#### BRIEF:
Pictures aside, every line of the listing should be given again exactly.

Segment Open

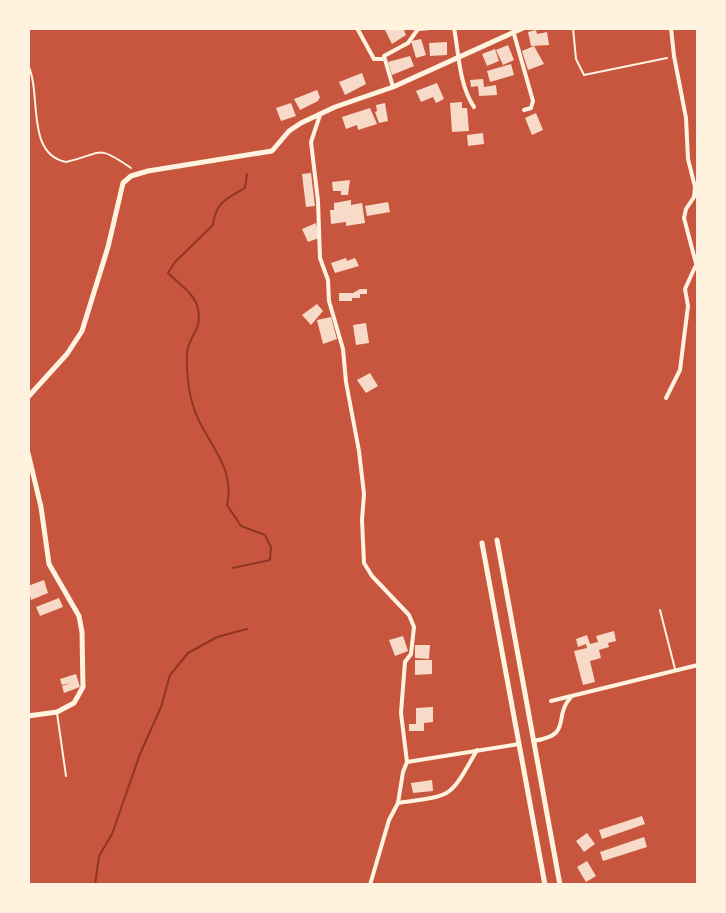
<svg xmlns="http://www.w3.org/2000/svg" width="726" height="913" font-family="'Fira Sans Condensed',sans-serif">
	<rect width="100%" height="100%" fill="#c8553d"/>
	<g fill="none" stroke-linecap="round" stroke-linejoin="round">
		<g stroke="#8f3625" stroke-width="2">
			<path d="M233,568L270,560L271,547L265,535L241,526L227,505C237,464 201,439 192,402C188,388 186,367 187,352C190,333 204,329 197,305C193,293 177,282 168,273L175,262L213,225C215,203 227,198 245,188L247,174"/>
			<polyline points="95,885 99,856 112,834 140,754 161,707 170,675 188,653 217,637 247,629"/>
		</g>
	</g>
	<g fill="#f7dbc8">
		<polygon points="389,28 403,28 406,35 392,44 385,30"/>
		<polygon points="536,30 537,34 547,32 549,45 531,46 528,32"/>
		<polygon points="421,39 426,55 416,58 411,41"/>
		<polygon points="447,42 447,55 430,56 429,43"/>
		<polygon points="508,45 514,60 503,65 496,50"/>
		<polygon points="534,46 544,64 528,70 522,51"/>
		<polygon points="495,49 499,61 487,66 482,54"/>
		<polygon points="410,56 414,66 392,75 388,62"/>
		<polygon points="511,64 514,75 490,82 487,71"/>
		<polygon points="362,73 366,84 345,95 339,82"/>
		<polygon points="483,79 484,87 496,85 497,95 479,96 478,86 471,87 470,80"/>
		<polygon points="437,83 444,99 436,103 433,97 421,102 416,91"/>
		<polygon points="317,90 320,97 318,101 300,110 294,99"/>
		<polygon points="462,102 462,108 467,108 469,131 452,132 450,103"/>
		<polygon points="291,103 296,116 281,121 276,108"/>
		<polygon points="385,103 388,121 379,123 375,112 377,111 376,105"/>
		<polygon points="370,108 377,124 358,130 357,125 346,129 342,117"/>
		<polygon points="536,113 543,130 532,135 525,118"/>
		<polygon points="483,133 484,144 468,146 467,135"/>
		<polygon points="311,173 315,206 306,207 302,174"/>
		<polygon points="350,180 348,195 341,195 341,191 333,191 332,182"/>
		<polygon points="351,200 351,205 362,203 365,223 346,226 346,222 331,224 330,210 334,210 334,203"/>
		<polygon points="388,202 390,212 367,216 365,206"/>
		<polygon points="316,223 319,238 308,242 302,229"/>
		<polygon points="346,258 347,261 355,258 359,266 335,273 331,263"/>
		<polygon points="360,289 367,289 367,294 360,294 360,298 352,298 352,301 339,301 339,293 353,293"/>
		<polygon points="317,304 323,311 311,325 302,315"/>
		<polygon points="331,317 337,339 323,344 317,320"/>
		<polygon points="366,323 369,343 356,345 353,325"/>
		<polygon points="370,373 378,386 366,393 357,380"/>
		<polygon points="44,580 48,593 31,600 28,586"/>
		<polygon points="59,598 63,607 40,616 36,607"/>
		<polygon points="614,631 616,641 608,643 609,647 599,650 601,658 590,661 595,682 583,685 574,651 587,648 586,644 578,647 576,639 587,635 590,644 598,642 596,636"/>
		<polygon points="403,636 408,651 395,656 389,640"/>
		<polygon points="415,645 430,645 429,659 415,658"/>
		<polygon points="415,660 432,660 432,674 415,675"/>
		<polygon points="76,674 80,687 64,693 62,686 71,683 62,685 60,679"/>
		<polygon points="433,707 433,722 424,723 424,731 409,731 409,724 416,724 416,708"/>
		<polygon points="432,780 433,791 413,793 411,783"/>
		<polygon points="642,816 645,824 602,839 599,830"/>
		<polygon points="587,833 595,844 584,852 576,841"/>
		<polygon points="644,837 647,847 603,861 600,852"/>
		<polygon points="587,861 596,876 586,882 577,867"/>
	</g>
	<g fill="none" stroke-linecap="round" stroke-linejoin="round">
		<g stroke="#fff3e0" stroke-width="2">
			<polyline points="573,28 576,59 584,75 667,58"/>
			<path d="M28,65C42,93 25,154 66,162C103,154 95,143 131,168"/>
		</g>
		<g stroke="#fff3e0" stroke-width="2">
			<polyline points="660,610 675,669"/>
			<polyline points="57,713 66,776"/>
		</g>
		<g stroke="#fff3e0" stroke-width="4">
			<polyline points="357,28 374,59 382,59"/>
			<path d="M454,28C459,54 459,85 474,107"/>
			<polyline points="671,28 674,56 686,118 688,159 695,187 694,197 686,209 684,218 698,271"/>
			<polyline points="514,34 533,101 531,108 524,110"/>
			<polyline points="393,87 384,56 408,43 418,29 430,28"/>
			<polyline points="320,115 311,142 318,201 320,258 328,280 329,301 343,349 346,382 359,451 364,494 362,520 364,563 372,576 409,615 414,627 411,654 405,662 401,713 407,762 403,772 398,803 389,820 370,885"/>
			<polyline points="666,398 680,370 688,306 685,289 695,267"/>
			<polyline points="551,701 698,665"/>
			<path d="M533,741C574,735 552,718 571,697"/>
			<polyline points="407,762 519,744"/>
			<path d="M398,803C454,795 449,799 477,750"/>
		</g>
		<g stroke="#fff3e0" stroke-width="5">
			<polyline points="28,397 67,354 82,331 108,247 123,183 131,176 148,171 272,151 289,131 301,123 335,107 393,87 523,28"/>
			<polyline points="28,453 41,507 49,564 79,616 82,632 83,687 74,703 57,712 28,716"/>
			<polyline points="497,540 560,885"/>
			<polyline points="482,543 545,885"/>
		</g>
	</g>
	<rect width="726" height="913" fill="none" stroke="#fff3e0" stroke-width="60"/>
</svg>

Segment Closed

#### RESULT OF THIS TASK:
<svg xmlns="http://www.w3.org/2000/svg" width="726" height="913" font-family="'Fira Sans Condensed',sans-serif">
	<rect width="100%" height="100%" fill="#c8553d"/>
	<g fill="none" stroke-linecap="round" stroke-linejoin="round">
		<g stroke="#8f3625" stroke-width="2">
			<path d="M233,568L270,560L271,547L265,535L241,526L227,505C237,464 201,439 192,402C188,388 186,367 187,352C190,333 204,329 197,305C193,293 177,282 168,273L175,262L213,225C215,203 227,198 245,188L247,174"/>
			<polyline points="95,885 99,856 112,834 140,754 161,707 170,675 188,653 217,637 247,629"/>
		</g>
	</g>
	<g fill="#f7dbc8">
		<polygon points="389,28 403,28 406,35 392,44 385,30"/>
		<polygon points="536,30 537,34 547,32 549,45 531,46 528,32"/>
		<polygon points="421,39 426,55 416,58 411,41"/>
		<polygon points="447,42 447,55 430,56 429,43"/>
		<polygon points="508,45 514,60 503,65 496,50"/>
		<polygon points="534,46 544,64 528,70 522,51"/>
		<polygon points="495,49 499,61 487,66 482,54"/>
		<polygon points="410,56 414,66 392,75 388,62"/>
		<polygon points="511,64 514,75 490,82 487,71"/>
		<polygon points="362,73 366,84 345,95 339,82"/>
		<polygon points="483,79 484,87 496,85 497,95 479,96 478,86 471,87 470,80"/>
		<polygon points="437,83 444,99 436,103 433,97 421,102 416,91"/>
		<polygon points="317,90 320,97 318,101 300,110 294,99"/>
		<polygon points="462,102 462,108 467,108 469,131 452,132 450,103"/>
		<polygon points="291,103 296,116 281,121 276,108"/>
		<polygon points="385,103 388,121 379,123 375,112 377,111 376,105"/>
		<polygon points="370,108 377,124 358,130 357,125 346,129 342,117"/>
		<polygon points="536,113 543,130 532,135 525,118"/>
		<polygon points="483,133 484,144 468,146 467,135"/>
		<polygon points="311,173 315,206 306,207 302,174"/>
		<polygon points="350,180 348,195 341,195 341,191 333,191 332,182"/>
		<polygon points="351,200 351,205 362,203 365,223 346,226 346,222 331,224 330,210 334,210 334,203"/>
		<polygon points="388,202 390,212 367,216 365,206"/>
		<polygon points="316,223 319,238 308,242 302,229"/>
		<polygon points="346,258 347,261 355,258 359,266 335,273 331,263"/>
		<polygon points="360,289 367,289 367,294 360,294 360,298 352,298 352,301 339,301 339,293 353,293"/>
		<polygon points="317,304 323,311 311,325 302,315"/>
		<polygon points="331,317 337,339 323,344 317,320"/>
		<polygon points="366,323 369,343 356,345 353,325"/>
		<polygon points="370,373 378,386 366,393 357,380"/>
		<polygon points="44,580 48,593 31,600 28,586"/>
		<polygon points="59,598 63,607 40,616 36,607"/>
		<polygon points="614,631 616,641 608,643 609,647 599,650 601,658 590,661 595,682 583,685 574,651 587,648 586,644 578,647 576,639 587,635 590,644 598,642 596,636"/>
		<polygon points="403,636 408,651 395,656 389,640"/>
		<polygon points="415,645 430,645 429,659 415,658"/>
		<polygon points="415,660 432,660 432,674 415,675"/>
		<polygon points="76,674 80,687 64,693 62,686 71,683 62,685 60,679"/>
		<polygon points="433,707 433,722 424,723 424,731 409,731 409,724 416,724 416,708"/>
		<polygon points="432,780 433,791 413,793 411,783"/>
		<polygon points="642,816 645,824 602,839 599,830"/>
		<polygon points="587,833 595,844 584,852 576,841"/>
		<polygon points="644,837 647,847 603,861 600,852"/>
		<polygon points="587,861 596,876 586,882 577,867"/>
	</g>
	<g fill="none" stroke-linecap="round" stroke-linejoin="round">
		<g stroke="#fff3e0" stroke-width="2">
			<polyline points="573,28 576,59 584,75 667,58"/>
			<path d="M28,65C42,93 25,154 66,162C103,154 95,143 131,168"/>
		</g>
		<g stroke="#fff3e0" stroke-width="2">
			<polyline points="660,610 675,669"/>
			<polyline points="57,713 66,776"/>
		</g>
		<g stroke="#fff3e0" stroke-width="4">
			<polyline points="357,28 374,59 382,59"/>
			<path d="M454,28C459,54 459,85 474,107"/>
			<polyline points="671,28 674,56 686,118 688,159 695,187 694,197 686,209 684,218 698,271"/>
			<polyline points="514,34 533,101 531,108 524,110"/>
			<polyline points="393,87 384,56 408,43 418,29 430,28"/>
			<polyline points="320,115 311,142 318,201 320,258 328,280 329,301 343,349 346,382 359,451 364,494 362,520 364,563 372,576 409,615 414,627 411,654 405,662 401,713 407,762 403,772 398,803 389,820 370,885"/>
			<polyline points="666,398 680,370 688,306 685,289 695,267"/>
			<polyline points="551,701 698,665"/>
			<path d="M533,741C574,735 552,718 571,697"/>
			<polyline points="407,762 519,744"/>
			<path d="M398,803C454,795 449,799 477,750"/>
		</g>
		<g stroke="#fff3e0" stroke-width="5">
			<polyline points="28,397 67,354 82,331 108,247 123,183 131,176 148,171 272,151 289,131 301,123 335,107 393,87 523,28"/>
			<polyline points="28,453 41,507 49,564 79,616 82,632 83,687 74,703 57,712 28,716"/>
			<polyline points="497,540 560,885"/>
			<polyline points="482,543 545,885"/>
		</g>
	</g>
	<rect width="726" height="913" fill="none" stroke="#fff3e0" stroke-width="60"/>
</svg>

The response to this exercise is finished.